┌────────

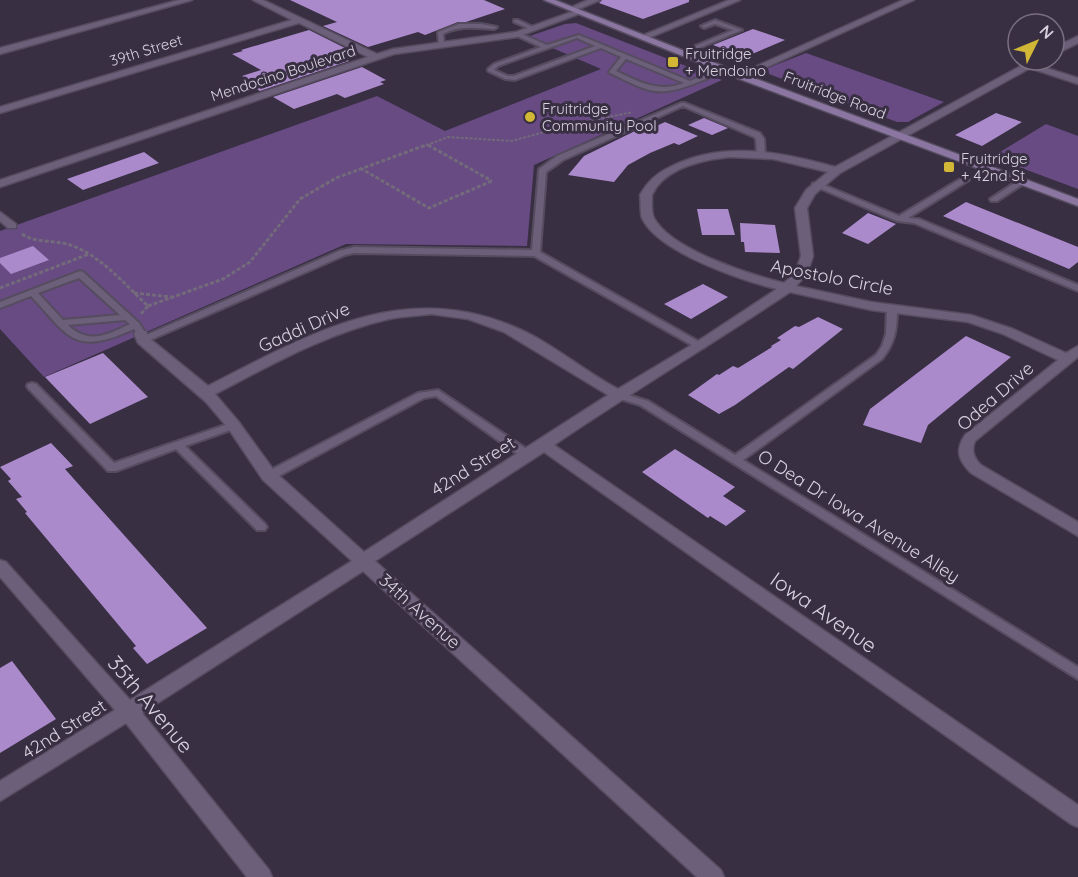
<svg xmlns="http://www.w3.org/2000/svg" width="1078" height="877" font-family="Quicksand,sans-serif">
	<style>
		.green { fill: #674b82 }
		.building { fill: #ab8acc }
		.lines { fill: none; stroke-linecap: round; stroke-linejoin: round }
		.service-casing { stroke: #564c5f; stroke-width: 4 }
		.minor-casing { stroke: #564c5f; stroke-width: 3 }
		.secondary-casing { stroke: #564c5f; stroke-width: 3 }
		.path-far1 { stroke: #736a7c; stroke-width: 2; stroke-dasharray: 3 1.5; stroke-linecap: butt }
		.path { stroke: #736a7c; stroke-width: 3; stroke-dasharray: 4 2; stroke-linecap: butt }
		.service { fill: #6c5f7a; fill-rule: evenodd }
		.minor { fill: #6c5f7a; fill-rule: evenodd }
		.secondary { fill: #8b76a1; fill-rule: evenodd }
		.poi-dot { fill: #d2b736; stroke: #392f43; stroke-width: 2 }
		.labels { text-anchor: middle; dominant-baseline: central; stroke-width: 6; stroke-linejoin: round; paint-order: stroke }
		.far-street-label { font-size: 15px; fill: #d8d2df; stroke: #392f43 }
		.far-poi-label { font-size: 15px; fill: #d8d2df; stroke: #392f43; text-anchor: start }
		.street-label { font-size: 18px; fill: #d8d2df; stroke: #392f43 }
		.near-street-label { font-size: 21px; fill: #d8d2df; stroke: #392f43 }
	</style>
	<rect width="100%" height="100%" fill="#392f43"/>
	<path class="green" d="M576,23l146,57 -188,85 -7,81 -181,-2 -302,133 -44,-48v-98l377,-135 68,35 156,-62 -74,-32 38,-13z
		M806,53l138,49 -36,20h-11l-128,-48 -1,-6z
		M1046,124l32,12v53l-86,-32z"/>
	<path class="building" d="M290,0h194l21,9 -39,13h-8l-33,13 -7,-3 -50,15 -45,-21 14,-4z
		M602,0h87v2l-46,17 -44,-16z
		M753,29l32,11 -40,17 -32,-12z
		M309,30l44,22 -13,4 9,5 -89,30 -17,-9 7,-2 -8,-4 19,-6 -29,-16 11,-3 -2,-1z
		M362,67l24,13 -6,2 4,2 -39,14 -8,-4 -43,15 -21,-12z
		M996,113l26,9 -40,24 -27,-11z
		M704,118l24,10 -16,7 -24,-10z
		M665,122l33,14 -19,9 -5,-2 -24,10 -22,12 -14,17 -46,-7 16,-19 53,-26 6,2z
		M144,152l15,11 -76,27 -16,-11z
		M966,202l112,45v15l-9,7 -126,-53z
		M697,209h31l7,26h-33z
		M868,213l28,11 -28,20 -26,-11z
		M740,223l35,2 5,28 -35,-1 -1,-10h-3z
		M33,246l16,14 -38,14 -11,-11v-5z
		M703,284l25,13 -37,22 -27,-15z
		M818,317l25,12 -50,40 -4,-2 -54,38 -16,9 -31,-19 29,-21 2,1 14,-9 5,2 34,-21 -1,-1 10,-6 -4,-2 18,-12 4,1z
		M966,336l45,21 -83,68 -7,18 -58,-18 7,-16z
		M103,353l45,44 -58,27 -45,-47z
		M51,443l22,23 -8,3 142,159 -60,36 -14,-16 3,-2 -111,-133 2,-1 -11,-13 6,-2 -14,-16 3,-2 -11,-12z
		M675,449l60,38 -12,9 23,15 -20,15 -16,-10 -2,2 -66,-46z
		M12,661l44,58 -56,34v-85z"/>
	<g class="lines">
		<g class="service-casing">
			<path id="service" d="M514,20h4l17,8 -5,1 -16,-7z
				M715,20l27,10 -57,24h-4v-2l52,-22 -18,-6 -11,4 -3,-2z
				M459,24h22l16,3 -3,2c-17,-1 -35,-4 -51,5l1,10 -5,1 -1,-13z
				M517,32l30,13 32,-10 111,46 32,-13 5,1c-7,5 -17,8 -26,12 -44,18 -51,11 -91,-8l-1,-1 12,-15 -20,-9 -86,32 -10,-1 -17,-8v-2l6,-5 47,-17 -26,-12v-2zM577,38l18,8 -81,30h-6l-14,-6 4,-4zM626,59l58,24c-25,10 -45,-1 -68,-12z
				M681,103h4l75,30 4,6 1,15 -4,2 -4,-2 -1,-15 -2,-2 -71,-31 -120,54 -17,12 -6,80 163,92 2,2 -2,2h-6l-163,-92 -180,-3 -9,2 -202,88 -5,-3 6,-4h-6l-4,-7c-60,27 -64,9 -103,-33l-31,12v-6l80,-31 3,1 56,51 7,11 -2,2 195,-85 15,-4 178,3 7,-81 18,-13zM79,278l41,37 -57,5 -25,-27zM125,320l5,4c-23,11 -42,21 -62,1z
				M962,178l7,2 -61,38 11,1 159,66v6l-164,-68 -17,-2 -85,-36 1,-2h6l80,33z
				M1019,180l7,2 -29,19h-6l-1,-2z
				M892,306l5,3c0,20 -2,34 -15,50l-139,101 335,207v12l-438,-274 -26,-8 -1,-2 5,-3 30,9 87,54 141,-100 6,-9 4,-12 1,-25z
				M32,383l4,1 78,79 117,-40h8l1,2 -1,2 -54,19 80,78 2,3 -2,3h-8l-81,-81 -60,22h-8l-80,-83 -1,-2 1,-2z
				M438,390l93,62 1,3 -1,3h-8l-87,-62 -12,2 -151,81 -4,1 -5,-4 1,-3 153,-80z"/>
		</g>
		<g class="minor-casing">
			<path id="minor" d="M179,0h13l-192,54v-6z
				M253,0h10l114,54 16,-5 123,-17 61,-22 7,2 -67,25 -123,17 -394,133v-7l368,-123 -69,-34 -299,90v-6l292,-87z
				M588,0h12l-26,11 -7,-2z
				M729,0h11l-94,39 -7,-2z
				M903,0h11l-171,78 -8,-2z
				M1078,36v7l-24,12v-7z
				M1032,60h12l-7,5 41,13v6l-48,-16 -190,105 -25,21 -8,14 6,48 -6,18 -11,12 75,16 100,13 42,14 53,24 12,-7v11l-103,84c-4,10 -1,17 6,24l97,57v14l-107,-63c-13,-13 -16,-23 -6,-38l93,-75 -55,-26 -35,-12 -97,-12 -81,-18c-78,52 -158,100 -236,153l524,360v22l-7,-3 -527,-372 -169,109 346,309 3,7h-27l-334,-306 -221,142 127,157 3,7h-25l-121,-154 -126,78v-20l115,-71 -115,-133v-17l6,2 124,138 222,-139 -89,-81 -35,-52 -22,-26 -68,-59 -4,-9 2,-3h10l3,7 59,48c98,-50 192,-107 304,-60 38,15 70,44 106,63l77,-46 82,-54c-34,-8 -120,-37 -135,-71 -2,-6 -1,-16 -2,-23 7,-13 17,-22 30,-28 53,-27 111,-15 165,0zM729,157l44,2 55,13 -22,18 -11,18 6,48 -6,17 -11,10c-33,-8 -113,-33 -130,-65 -3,-6 -2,-16 -2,-23 12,-27 50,-35 77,-38zM431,314l37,5 36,13 104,63 -244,157 -89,-80 -37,-51 -23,-27c56,-29 112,-61 174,-75 14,-3 28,-3 42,-5z
				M0,212l16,12v4h-8l-8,-7z"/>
		</g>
		<g class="secondary-casing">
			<path id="secondary" d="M544,0h11l188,74 335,125v7l-341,-128z"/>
		</g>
		<path class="path-far1" d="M426,144l5,3
			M422,147l26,-10 64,4 57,-16 64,-13"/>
		<path class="path" d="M428,145l64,36
			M360,168l69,40 63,-27
			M22,234c13,9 30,6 45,10 32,9 57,40 81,62l-7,8
			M0,288l89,-34
			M134,293l38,4
			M148,306l75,-27 27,-17 50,-63 36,-21 90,-33"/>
		<use href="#service" class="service"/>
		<use href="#minor" class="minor"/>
		<use href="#secondary" class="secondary"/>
	</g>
	<g class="poi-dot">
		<rect x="667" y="56" width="12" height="12" rx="3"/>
		<circle cx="530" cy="117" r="6"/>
		<rect x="943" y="161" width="12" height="12" rx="3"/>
	</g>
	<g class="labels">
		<g class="far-street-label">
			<text transform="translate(146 50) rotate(-17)">39th Street</text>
			<text transform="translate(283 73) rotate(-18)">Mendocino Boulevard</text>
			<text transform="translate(835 95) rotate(21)">Fruitridge Road</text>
		</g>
		<g class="far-poi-label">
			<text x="685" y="53">Fruitridge<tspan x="685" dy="17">+ Mendoino</tspan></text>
			<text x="542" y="108">Fruitridge<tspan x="542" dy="17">Community Pool</tspan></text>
			<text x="961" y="158">Fruitridge<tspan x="961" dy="17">+ 42nd St</tspan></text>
		</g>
		<g class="street-label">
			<text transform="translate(832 277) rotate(11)">Apostolo Circle</text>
			<text transform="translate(304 327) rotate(-24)">Gaddi Drive</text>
			<text transform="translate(995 396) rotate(-41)">Odea Drive</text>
			<text transform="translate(473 466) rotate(-32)">42nd Street</text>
			<text transform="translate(859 516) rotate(32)">O Dea Dr Iowa Avenue Alley</text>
			<text transform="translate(420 611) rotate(42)">34th Avenue</text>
			<text transform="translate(64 729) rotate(-32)">42nd Street</text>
		</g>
		<g class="near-street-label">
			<text transform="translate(824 612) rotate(35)">Iowa Avenue</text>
			<text transform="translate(151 704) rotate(50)">35th Avenue</text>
		</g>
	</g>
	<g transform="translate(1036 42) rotate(47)"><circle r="28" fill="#392f43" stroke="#797081" stroke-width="1.5"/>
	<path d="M0-4.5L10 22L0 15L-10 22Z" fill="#d2b736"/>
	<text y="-9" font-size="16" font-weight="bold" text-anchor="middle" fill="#d8d2df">N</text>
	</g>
</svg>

└────────

**What you will do**
Go through the listing above and work out how many lines contain the string "labels". Reply with the number alone.

**Exercise response**
2